Tunesien: Gericht prüft Berufung gegen das Todesurteil gegen einen Bürger aufgrund von Posts auf "Facebook"

Die Gerichte am Berufungsgericht in der tunesischen Provinz Nabeul bereiten sich auf eine zweite Sitzung vor, um über die Berufung gegen das Todesurteil zu entscheiden, das gegen den Bürger Saber Chouchane verhängt wurde, in einem Fall, der eine breite rechtliche und menschenrechtliche Debatte aufgrund von Posts auf "Facebook" ausgelöst hat.
Das erstinstanzliche Gericht in Nabeul hatte in der vergangenen Woche das Todesurteil gegen Chouchane verhängt, nachdem er wegen "Angriffs auf den Präsidenten der Republik und die Sicherheit des Staates" verurteilt wurde. Die Staatsanwaltschaft hatte ihm vorgeworfen, "falsche Nachrichten zu verbreiten, die sich gegen einen öffentlichen Beamten richten, und eine beleidigende Handlung gegen den Präsidenten der Republik zu begehen, sowie einen Angriff, der darauf abzielt, die Staatsform zu verändern", aufgrund von Beiträgen, in denen er den Präsidenten Kais Saied kritisierte.
In diesem Zusammenhang enthüllte die Anwältin Leila Haddad, die Chouchane verteidigt, die laufenden Schritte zur Anfechtung des Urteils.

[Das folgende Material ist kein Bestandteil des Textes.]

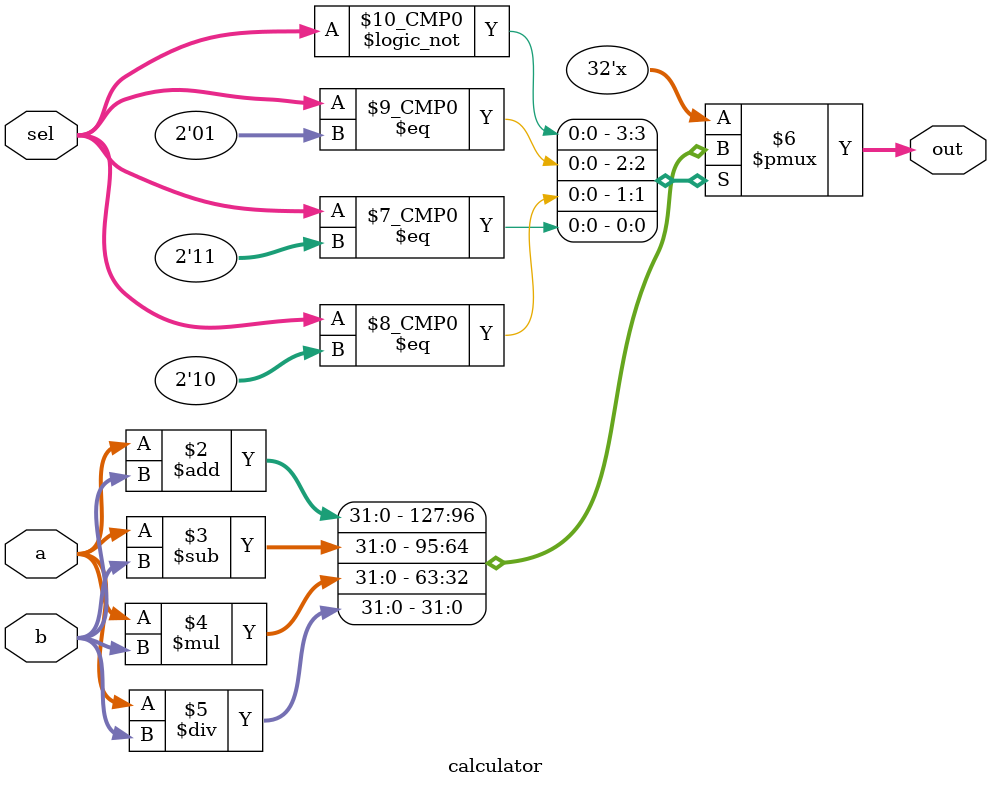
<source format=v>
`timescale 1ns / 1ps


module calculator(
    input [31:0] a,
    input [31:0] b,
    input [1:0] sel,
    output reg [31:0] out
    );
    
    always @(a,b,sel) begin
        case(sel)
        
            2'b00 : out = a + b;
            2'b01 : out = a - b;
            2'b10 : out = a * b;
            2'b11 : out = a / b;
    
        endcase 
    end
            
endmodule

</source>
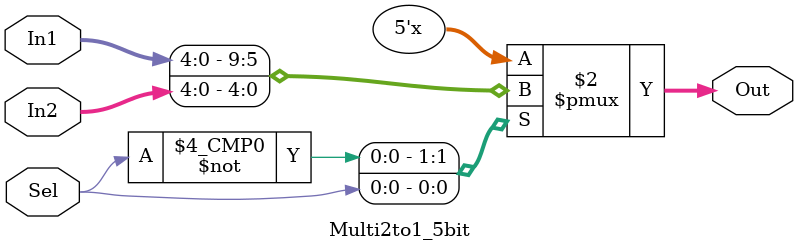
<source format=v>
`timescale 1ns / 1ps



module Multi2to1_5bit(In1, In2, Sel, Out);
  input  [4:0]In1, In2;
  input  Sel;
  output reg [4:0] Out;

  always @(In1, In2, Sel)
    case(Sel)
      0: Out <= In1;
      1: Out <= In2;
    endcase
endmodule

</source>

Sie sagte in einer exklusiven Erklärung gegenüber den Medien am Montag: "Sie hat mit den Verfahren gegen das Todesurteil begonnen, das die Strafkammer des erstinstanzlichen Gerichts in Nabeul am vergangenen Mittwoch gegen Chouchane aufgrund von Beiträgen, in denen er den tunesischen Präsidenten Kais Saied kritisierte, verhängt hat."
Haddad fügte in ihrer Erklärung hinzu: "Sie erwartet, dass ein Termin für die Berufungsverhandlung ihres Mandanten festgelegt wird, in der das Todesurteil, das sie als "beispiellos und ungerecht" bezeichnete, aufgehoben wird."
Der Anwalt Osama Bouthelja, der ebenfalls zu den Verteidigern des Angeklagten gehört, erläuterte die rechtlichen Grundlagen, auf denen das Urteil basiert, und wies darauf hin, dass Chouchane "gemäß Artikel 72, Dekret 54 und Artikel 67" vor Gericht gestellt wurde, und betonte, dass "das Gericht die schwerste Strafe, nämlich das Todesurteil, gewählt hat."
Das Todesurteil wird als außergewöhnlich in Fällen der Meinungsäußerung angesehen, da Artikel 72 des tunesischen Gesetzes besagt, dass "derjenige, der einen Angriff begeht, der darauf abzielt, die Staatsform zu verändern, oder die Bevölkerung dazu bringt, sich gegenseitig mit Waffen anzugreifen und Unruhe, Mord und Raub im tunesischen Hoheitsgebiet zu verursachen, mit dem Tod bestraft wird." Im Gegensatz dazu sieht Dekret Nr. 54 "eine Freiheitsstrafe von 5 Jahren und eine Geldstrafe für jeden vor, der wegen der Verbreitung von 'Gerüchten oder irreführenden Informationen' verurteilt wird", wobei die Strafe "verdoppelt wird, wenn es sich um die Verbreitung von Beleidigungen gegen einen öffentlichen Beamten handelt."
Das Urteil gegen Chouchane hat eine Welle der Kritik in den Menschenrechts-, Rechts- und Medienkreisen ausgelöst, die der Ansicht sind, dass es "nicht mit der Schwere der ihm vorgeworfenen Taten übereinstimmt und einen gefährlichen Präzedenzfall darstellt, der die Meinungsfreiheit und die Ausdrucksfreiheit in Tunesien bedroht."
Anwälte und Politiker argumentierten auch, dass der Angeklagte "keine Gefahr für den Staat darstellt und keinen Einfluss auf die Medien oder die Politik hat", da "sein Bildungsniveau begrenzt ist und die Anzahl seiner Follower in den sozialen Medien gering ist", und sie betrachteten den Fall als "eine Eskalation bei der Anwendung von Dekret 54 zur Verfolgung von Kritikern."